**Supplied text:**
========================================
Joan also took a look at our younger beds. “To evaluate new plantings for fertilizer needs, there are slightly different strategies depending on the age of the planting and whether the planting was made from pressed in vines or using rooted cuttings,” she says. “The general philosophy for management is to focus on root development in the first year, then shoots the following year, and then beginning fruit production in year three. If the beds are not well established by year three, it is best to maintain practices to minimize fruit set. The reason for this is that fruit production requires many of the plant’s resources (nutrients, water, carbohydrates) and setting a significant crop prior to plant establishment will delay the ability to get to the desired situation where the roots/shoots/fruit are in equilibrium and can sustain long term production. Using rooted cuttings means that while the plant must still develop a root system in the soil it is planted into, it does not need to utilize the matter stored in the leaves and wood to initiate and grow leaves – this has already occurred. Thus, when rooted cuttings are planted, there is about 1/2 of a growing season “gained”, however it still remains best for focus on roots plus runner development in years 1 & 2. This is an advantage over the use of pressed in vines, where there is a ‘cost’ to the cutting to establish the root system.”

“We’re all kind of learning the nutritional requirements for new Rutgers hybrids along with her,” Mike says. “We’ve been slowly increasing the amount of fertilizer from year to year, which makes sense since the newer varieties were bred to produce a larger crop. For example, with a bed of Early Blacks, we might put 25 lbs of nitrogen per acre, but double that for Crimson Queen.”

Overall, it was another productive visit with Joan, and we’re looking forward to seeing her again this summer!

Joan Davenport – May 2016 visit

This week, it was once again time to hear from one of our favorite visiting scientists, Dr. Joan Davenport! Joan, a former researcher for Ocean Spray, works with Pine Island Cranberry to provide guidance on fertilizer, water, and nutrients, as well as general PIICM management.
========================================
**The data:**

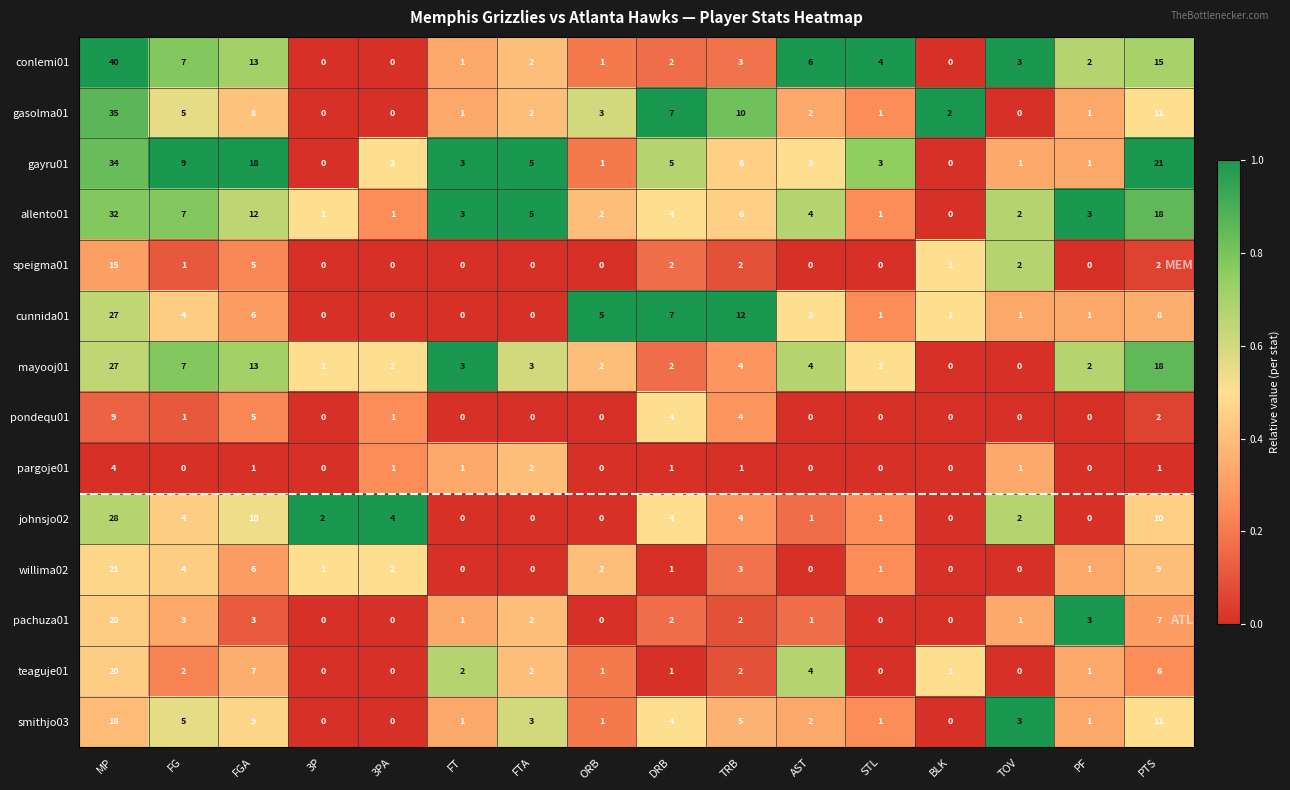

At which label does speigma01 first exceed 1?

MP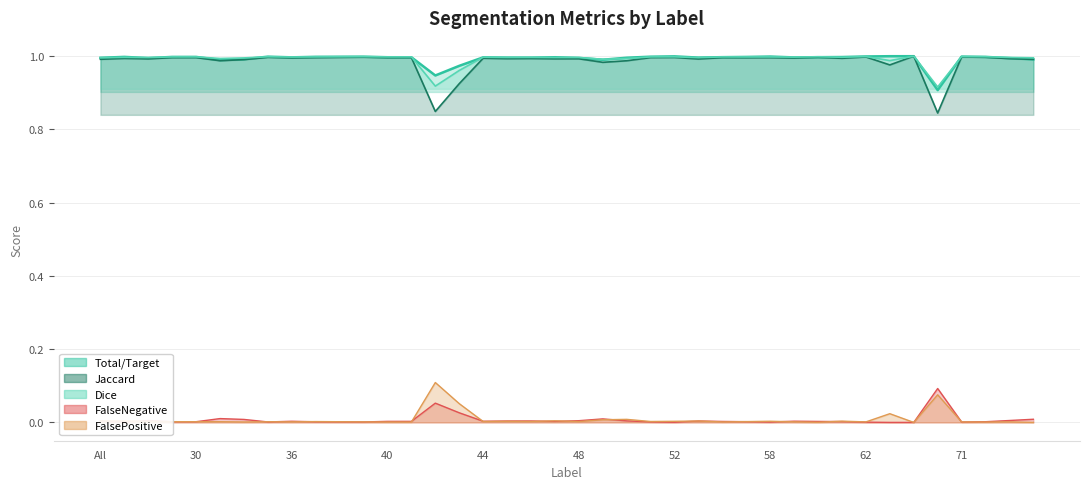

At which category is the sum across all series the highest?

64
========================================
**Exercises to complete:**
1. From the cranberry passage, list the plant resources that fruit production is said to require.
2. According to the cranberry passage, how much nitrogen per acre might be applied to a bed of Early Blacks?
3. Please write the next few sentences of the cranberry passage, picking up after its final sentence.

**Activity answers:**
1. nutrients, water, carbohydrates

2. 25 lbs of nitrogen per acre.

3.
“This was an especially good visit, because there was a lot of education involved,” says manager Mike Haines. “We had a big group going out, with a mix of new and more experienced people, but everyone who was there really wanted to learn.” The team spent a day and a half with Joan walking through a variety of bogs on the property. “We looked at different varieties in different locations and looked at several factors,” Mike says. “One Stevens bed might need ten pounds of nitrogen, but we can’t assume the next bed needs the same. It depends on location, when the water comes off, is it an established bed or a young bed…all kinds of things.”

Tim Bourgeois and Matt Stiles both met Joan for the first time this year and say they really learned a lot. “Fertilizer applications and the specific requirements for cranberries are interesting to learn about,” Tim says. “The how, the what, the why. Cranberries are very different from other crops; they need less fertilizer than other crops do, and the water requirement is different, so you need a good, solid, accurate baseline for what stage they should be at by this point in the growing season. But Joan anticipated a lot of the questions I had in my head and answered as we went through everything, bog by bog.” He says it’s a work in progress: “I’m still trying to get a mental picture of what color plants should be during their normal growth stages so I can also know what problematic coloring looks like.” Matt agrees: “We seem to be on the right track with everything, and it was really informative; she showed us exactly what to look for.”

Things are a little different this year, as well. “We had to make some changes due to the cold wet spring,” says Jeremy Fenstermaker. “We also decided against doing a roughneck fertilizer application this year, so the nitrogen levels are going to be different; typically we’d start with ten pounds on the Stevens and Ben Lear beds but this year we’re going with five.” He attributes some of this to our sanding results. “You can see the difference in plant growth and vigor this year already; we’ll see how it affects insect pressure later on.”

“At this point in the growing season, we are evaluating the plants for fruit potential and trying to develop recommendations for applications between bloom and fruit set. To do this, I look at hook, the length and color of the new upright growth, and the amount and color of old leaves, including looking for leaves from two growing seasons ago,” Joan says.

Joan Davenport – July 2015 visit

We had Dr. Joan Davenport back again this week for her annual summer visit! Joan comes to see us in the spring during the bloom period and again in the height of summer to discuss fertilizer needs for bud set.

Additional nutrition is necessary because while cranberries have adapted (and thrive) in their native sandy soil, nutrients are taken from the bog through the harvest of fruit. The three main elements usually added for nutrition are nitrogen, phosphorus, and potassium. “This late in the growing season, we are assessing the new plantings for nutritional needs but also for when to stop fertilizing, so that the plants will enter dormancy,” Joan says. “For established beds, we are evaluating the plants for how much crop they are holding and the bud potential for next year to develop recommendations for applications for the remainder of the growing season, including post-harvest and some guidance for roughneck in the spring of next year.” To do this, Joan and the PIICM team look at the amount and size of fruit, the length and color of both new and upright growth, and the amount of buds already set.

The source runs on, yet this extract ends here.